Detailed Description
The current process of generating the SPHInX input tree (job.input.sphinx) at some not-so-clear point during job setup makes it difficult to ensure that all settings are correctly applied - in practice, the user may need to respect a particular order of settings to get the desired result.
Example:
job_bs = job_charge.restart_from_charge_density (...)
job.input["nSloppy"] = 6
The nSloppy setting has no effect, because restart_...
comes with a complete tree.
Suggested solution:
- Overload the
__set_item__
function of job.input by something that supports key-based callbacks. - Register callbacks for generic settings that influence the SPHInX input tree while creating the latter
- The callbacks could either auto-update or warn on mismatch.
Technical sketch
- input would get a dict
_callbacks
that maps keys to a list of callbacks. Before setting a new value for a key, _callbacks is checked for an entry and if available, the callbacks are called - callback signature would be (input object, key, value)
- callbacks can use exceptions to modify setting behavior:
- StopIteration if no further callbacks should be processed
- LookupError (or KeyError?) if callback should be removed from callback list
- any other Exception to prevent setting of the item
- have a standard update callback class (callable) with the following behavior
- has a member
tree-path
to the affected setting within the input.sphinx hierarchy - tree-path in combination with the first argument of the callback allows to access the actual setting
- checks if this setting (still) exists. If not (and not set to "auto-generate"), it will throw LookupError to remove the callback
- compares the current value of the tree-path setting with the new value. If same, will return
- updates the tree-path setting with the new value and returns
- if the tree-path has not a unique end-point (e.g., if several groups with the same name exist), it will affect all endpoints
- has a member
- installing the update could be wrapped to a nice-looking function, e.g.,
self.input.link_setting ("nSloppy", "main/.../scfDiag/blockCCG/nSloppy")

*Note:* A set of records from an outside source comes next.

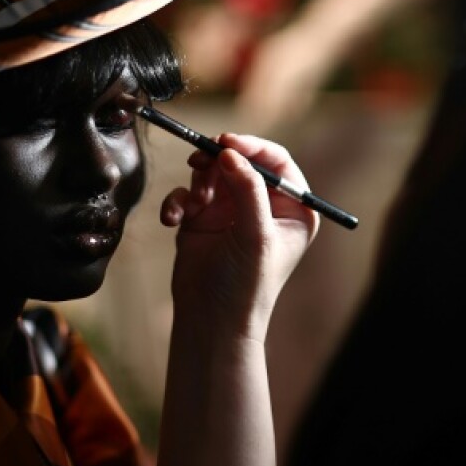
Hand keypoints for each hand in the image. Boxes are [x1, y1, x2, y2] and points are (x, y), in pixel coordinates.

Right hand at [159, 133, 319, 341]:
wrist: (211, 322)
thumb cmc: (246, 285)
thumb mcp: (255, 234)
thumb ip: (247, 189)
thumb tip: (230, 152)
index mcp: (292, 208)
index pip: (275, 161)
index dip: (252, 147)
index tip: (227, 143)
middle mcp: (263, 205)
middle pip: (240, 161)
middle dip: (218, 161)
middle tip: (200, 161)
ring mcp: (232, 209)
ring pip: (211, 172)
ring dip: (198, 183)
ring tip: (195, 205)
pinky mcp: (202, 218)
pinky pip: (187, 194)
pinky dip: (178, 202)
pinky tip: (173, 220)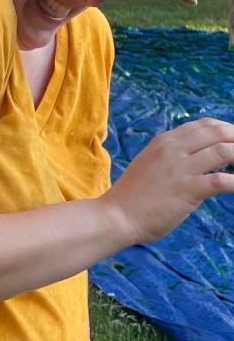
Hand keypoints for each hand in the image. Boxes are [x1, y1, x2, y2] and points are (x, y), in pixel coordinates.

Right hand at [102, 117, 233, 243]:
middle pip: (217, 132)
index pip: (203, 125)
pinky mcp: (188, 189)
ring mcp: (180, 168)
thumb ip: (172, 158)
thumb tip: (200, 160)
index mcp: (164, 142)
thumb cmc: (133, 195)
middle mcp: (173, 149)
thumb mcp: (150, 164)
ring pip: (223, 151)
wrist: (118, 215)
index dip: (225, 130)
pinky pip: (222, 180)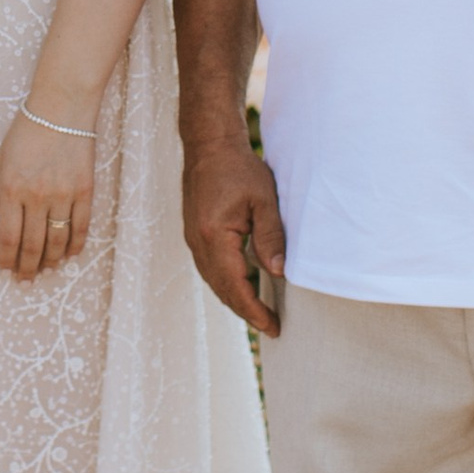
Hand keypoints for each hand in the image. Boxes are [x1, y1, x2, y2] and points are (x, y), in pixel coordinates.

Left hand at [0, 105, 94, 280]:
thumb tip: (7, 227)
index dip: (6, 259)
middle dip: (27, 268)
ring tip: (45, 271)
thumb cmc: (27, 132)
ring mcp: (62, 195)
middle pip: (32, 245)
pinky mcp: (84, 191)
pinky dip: (74, 246)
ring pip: (56, 241)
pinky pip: (80, 228)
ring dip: (50, 261)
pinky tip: (68, 255)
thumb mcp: (3, 161)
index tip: (5, 269)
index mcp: (10, 188)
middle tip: (25, 280)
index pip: (8, 237)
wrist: (61, 109)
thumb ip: (4, 194)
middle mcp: (36, 196)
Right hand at [181, 122, 284, 332]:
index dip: (254, 310)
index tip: (273, 327)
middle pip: (221, 289)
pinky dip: (227, 282)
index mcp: (214, 237)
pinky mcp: (195, 233)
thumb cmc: (238, 168)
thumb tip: (279, 274)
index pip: (235, 286)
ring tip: (260, 311)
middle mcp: (198, 243)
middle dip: (246, 311)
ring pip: (214, 281)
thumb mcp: (264, 201)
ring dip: (236, 298)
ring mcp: (193, 239)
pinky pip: (210, 267)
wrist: (209, 145)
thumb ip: (271, 238)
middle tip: (272, 326)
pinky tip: (244, 284)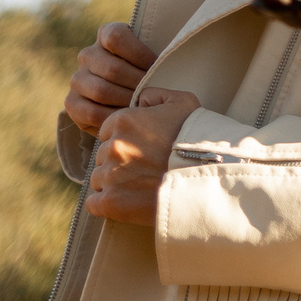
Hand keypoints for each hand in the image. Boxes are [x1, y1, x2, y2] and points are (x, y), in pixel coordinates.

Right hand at [64, 22, 157, 136]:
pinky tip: (125, 120)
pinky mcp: (71, 102)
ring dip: (125, 103)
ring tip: (142, 110)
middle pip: (112, 69)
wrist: (127, 101)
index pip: (116, 37)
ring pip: (101, 91)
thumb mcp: (150, 60)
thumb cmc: (146, 76)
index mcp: (106, 35)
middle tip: (152, 97)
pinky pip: (90, 112)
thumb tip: (163, 65)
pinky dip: (110, 118)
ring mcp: (77, 78)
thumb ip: (154, 58)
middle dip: (137, 85)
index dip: (139, 54)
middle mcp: (88, 54)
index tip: (155, 68)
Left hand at [86, 88, 199, 226]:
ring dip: (113, 184)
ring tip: (139, 188)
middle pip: (103, 156)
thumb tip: (139, 99)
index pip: (107, 132)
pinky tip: (124, 204)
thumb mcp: (183, 102)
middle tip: (143, 170)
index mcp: (123, 120)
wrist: (207, 179)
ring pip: (99, 179)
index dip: (124, 141)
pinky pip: (93, 204)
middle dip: (119, 162)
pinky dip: (105, 205)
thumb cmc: (197, 140)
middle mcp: (113, 146)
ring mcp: (110, 175)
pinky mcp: (111, 203)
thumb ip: (154, 95)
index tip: (141, 150)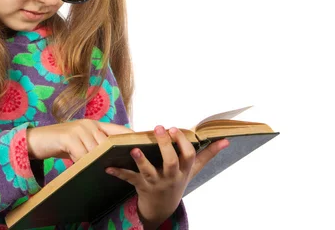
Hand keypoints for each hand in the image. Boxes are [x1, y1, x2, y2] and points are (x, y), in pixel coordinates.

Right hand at [26, 119, 134, 161]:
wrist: (36, 140)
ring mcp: (78, 129)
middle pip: (108, 142)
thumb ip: (95, 145)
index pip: (118, 130)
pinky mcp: (68, 137)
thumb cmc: (60, 143)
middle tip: (125, 166)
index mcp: (94, 124)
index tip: (146, 144)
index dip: (131, 136)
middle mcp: (88, 124)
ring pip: (96, 150)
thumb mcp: (80, 143)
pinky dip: (83, 163)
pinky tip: (83, 169)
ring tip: (103, 171)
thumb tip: (113, 159)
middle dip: (115, 154)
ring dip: (98, 161)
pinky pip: (82, 154)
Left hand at [105, 125, 228, 228]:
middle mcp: (171, 176)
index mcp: (184, 169)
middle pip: (170, 162)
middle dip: (165, 146)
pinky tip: (108, 166)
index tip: (175, 128)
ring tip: (133, 149)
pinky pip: (129, 179)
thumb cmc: (178, 180)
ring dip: (141, 161)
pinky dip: (118, 173)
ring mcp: (155, 182)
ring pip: (149, 172)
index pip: (188, 155)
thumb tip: (226, 140)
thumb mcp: (194, 170)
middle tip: (160, 127)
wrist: (162, 207)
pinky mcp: (140, 186)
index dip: (182, 142)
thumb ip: (208, 154)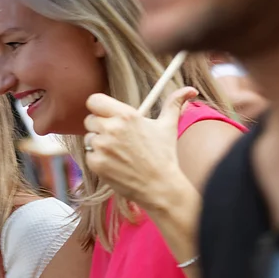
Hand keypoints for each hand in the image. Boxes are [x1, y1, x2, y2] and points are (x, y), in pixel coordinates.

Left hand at [83, 87, 197, 211]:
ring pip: (89, 138)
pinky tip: (114, 164)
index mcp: (126, 115)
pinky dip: (98, 160)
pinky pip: (88, 155)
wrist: (160, 187)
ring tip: (118, 154)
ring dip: (98, 145)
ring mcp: (102, 146)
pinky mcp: (96, 163)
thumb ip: (174, 103)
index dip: (98, 107)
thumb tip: (190, 90)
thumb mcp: (169, 126)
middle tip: (116, 138)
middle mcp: (112, 128)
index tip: (104, 114)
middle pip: (89, 120)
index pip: (94, 100)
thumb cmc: (164, 156)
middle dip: (99, 128)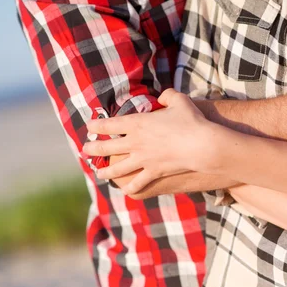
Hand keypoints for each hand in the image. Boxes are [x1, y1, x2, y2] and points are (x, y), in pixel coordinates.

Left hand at [83, 89, 213, 194]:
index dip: (97, 125)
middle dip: (93, 149)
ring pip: (117, 168)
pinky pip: (137, 183)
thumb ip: (169, 96)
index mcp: (137, 123)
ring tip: (99, 173)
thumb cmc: (192, 121)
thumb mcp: (180, 101)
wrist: (201, 145)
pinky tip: (126, 189)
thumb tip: (164, 96)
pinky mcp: (153, 172)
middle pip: (107, 147)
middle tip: (85, 150)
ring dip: (106, 171)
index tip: (89, 126)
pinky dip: (131, 187)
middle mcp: (135, 142)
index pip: (109, 124)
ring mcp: (143, 159)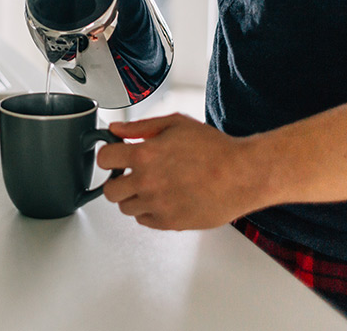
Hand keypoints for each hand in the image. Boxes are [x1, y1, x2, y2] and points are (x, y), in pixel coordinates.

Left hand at [98, 114, 264, 230]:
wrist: (243, 174)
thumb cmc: (214, 148)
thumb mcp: (175, 124)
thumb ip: (140, 127)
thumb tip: (115, 130)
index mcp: (145, 155)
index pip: (103, 159)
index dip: (108, 155)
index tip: (114, 156)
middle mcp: (147, 182)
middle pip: (109, 190)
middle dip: (116, 180)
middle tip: (129, 174)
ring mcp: (158, 205)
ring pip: (125, 207)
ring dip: (133, 197)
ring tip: (151, 185)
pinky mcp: (170, 223)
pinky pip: (144, 221)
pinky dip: (148, 211)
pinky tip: (163, 198)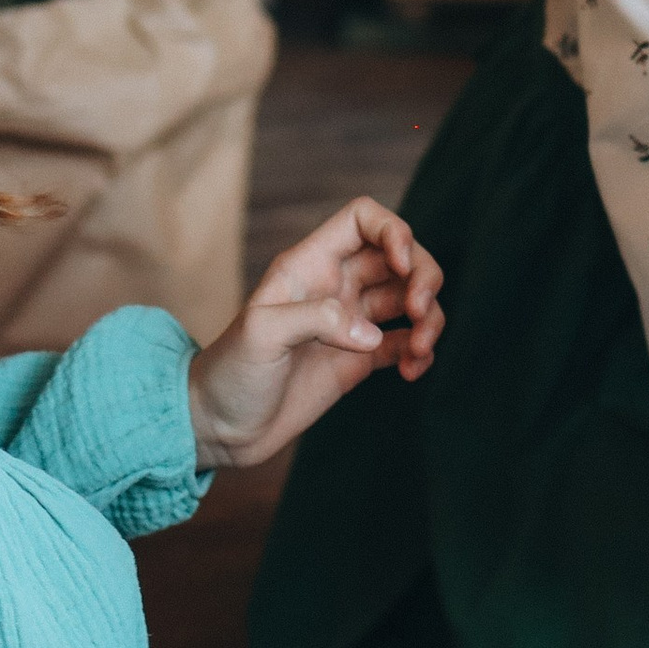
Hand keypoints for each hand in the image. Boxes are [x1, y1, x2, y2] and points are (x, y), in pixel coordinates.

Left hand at [188, 197, 444, 471]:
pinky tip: (412, 372)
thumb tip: (373, 333)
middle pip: (401, 257)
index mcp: (310, 265)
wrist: (219, 428)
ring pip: (410, 300)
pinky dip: (419, 352)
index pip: (363, 219)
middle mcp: (335, 286)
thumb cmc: (229, 373)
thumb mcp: (262, 335)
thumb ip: (317, 320)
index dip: (393, 232)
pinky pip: (404, 343)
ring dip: (429, 320)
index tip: (401, 266)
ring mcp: (350, 323)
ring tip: (418, 351)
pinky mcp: (359, 361)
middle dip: (424, 278)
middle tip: (420, 314)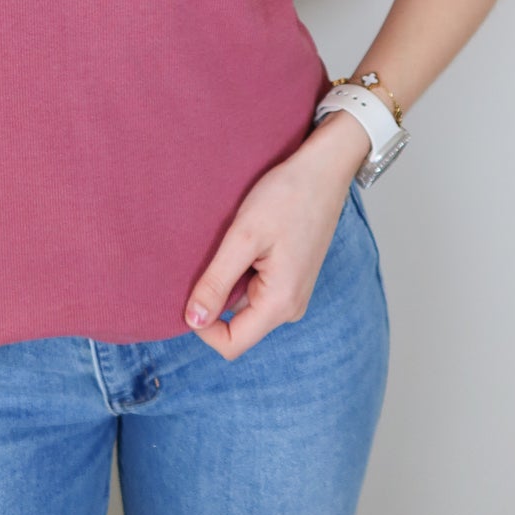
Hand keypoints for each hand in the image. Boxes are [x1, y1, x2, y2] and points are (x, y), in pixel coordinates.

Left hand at [183, 113, 371, 360]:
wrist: (323, 170)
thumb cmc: (287, 196)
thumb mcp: (244, 236)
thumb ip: (217, 281)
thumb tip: (192, 321)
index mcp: (280, 303)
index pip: (231, 344)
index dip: (203, 326)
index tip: (192, 288)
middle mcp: (290, 307)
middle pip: (237, 326)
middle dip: (216, 299)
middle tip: (211, 256)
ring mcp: (293, 294)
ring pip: (245, 306)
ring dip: (229, 281)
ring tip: (232, 244)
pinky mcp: (291, 279)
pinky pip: (257, 290)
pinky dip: (242, 272)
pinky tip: (245, 242)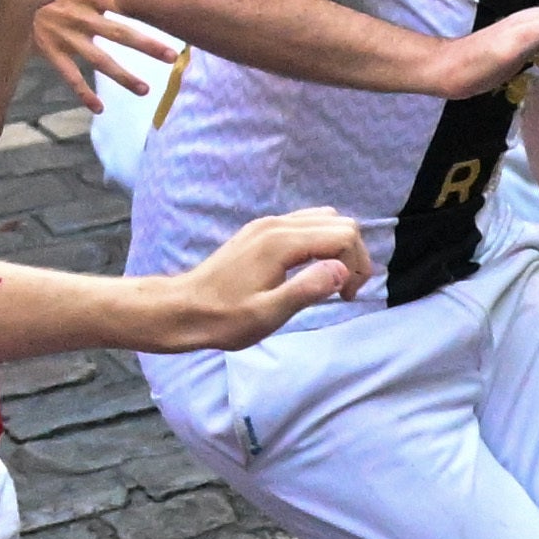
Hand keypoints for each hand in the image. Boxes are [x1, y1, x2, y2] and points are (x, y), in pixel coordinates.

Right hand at [37, 0, 185, 109]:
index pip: (125, 3)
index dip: (148, 10)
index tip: (174, 19)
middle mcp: (81, 16)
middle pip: (119, 33)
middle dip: (146, 45)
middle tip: (171, 57)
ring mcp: (66, 36)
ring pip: (99, 59)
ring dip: (122, 75)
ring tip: (145, 89)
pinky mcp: (50, 51)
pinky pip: (69, 76)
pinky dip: (83, 94)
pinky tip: (99, 109)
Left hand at [158, 209, 372, 345]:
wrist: (181, 309)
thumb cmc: (224, 318)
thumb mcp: (268, 313)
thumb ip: (307, 289)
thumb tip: (343, 270)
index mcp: (281, 242)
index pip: (343, 236)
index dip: (356, 265)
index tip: (345, 297)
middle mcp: (277, 224)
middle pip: (339, 223)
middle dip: (353, 256)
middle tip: (343, 291)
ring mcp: (267, 224)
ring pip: (324, 220)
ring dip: (339, 247)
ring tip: (331, 280)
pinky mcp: (261, 231)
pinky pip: (305, 224)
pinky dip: (320, 242)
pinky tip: (310, 269)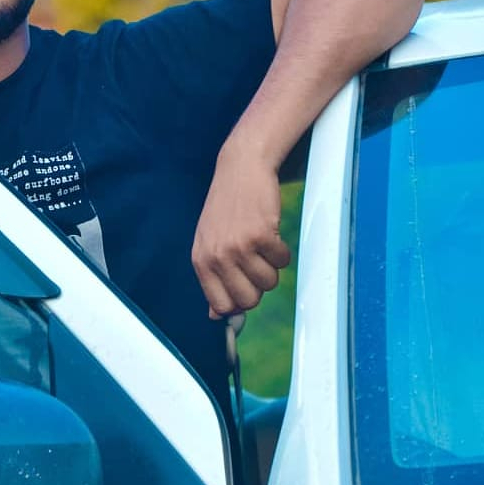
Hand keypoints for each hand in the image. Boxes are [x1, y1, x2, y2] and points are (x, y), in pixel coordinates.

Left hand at [191, 146, 290, 318]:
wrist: (240, 168)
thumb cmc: (226, 207)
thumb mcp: (209, 241)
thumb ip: (212, 278)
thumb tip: (214, 316)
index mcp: (201, 261)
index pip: (221, 306)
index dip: (240, 301)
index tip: (246, 286)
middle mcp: (217, 256)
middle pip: (249, 300)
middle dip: (259, 286)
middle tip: (255, 261)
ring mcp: (239, 246)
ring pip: (269, 282)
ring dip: (272, 265)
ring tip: (261, 242)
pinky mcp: (261, 235)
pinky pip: (282, 261)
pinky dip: (282, 250)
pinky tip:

- in principle, it would be nice to extend this also to the _generic_input settings, but then the original and linked setting live in different containers, so it may be a bit more painstaking to pass the correct container if things are copied around. In the worst case, one may need to make sphinx_job.input live inside _generic_input rather than next to it, and make input a property to maintain the external interface
- probably need some mechanism to make callbacks savable to hdf5. Probably as an additional (optional) property of the callback object that generates hdf-savable output, which could then be processed by a callback factory upon reading?
My concerns Are there any objections against such a mechanism? Is there any better (less complex) solution that would maintain the flexibility of access to all SPHInX features (input tree) while maintaining consistency with generic DFT settings? Is this compatible with pyiron philosophy? A possible alternative would be to introduce "link" objects into the SPHInX input tree that would be resolved at writing time. However, this would make conditionally generated parts of the input tree a lot more complicated.
I find this elegant and wouldn't object if you built this, but it does seem a bit complex for an issue that we should have in every code. Why not maintain two input trees, one that is generated and modified by generic dft pyiron methods and attributes and one that is editable by the user. At write time the second tree is overlaid onto the first tree (effectively merging both trees, but giving precedence to the user tree). @samwaseda said once this wouldn't work but I didn't understand why.
Actually how come we do not have this kind of problem in vasp/lammps etc?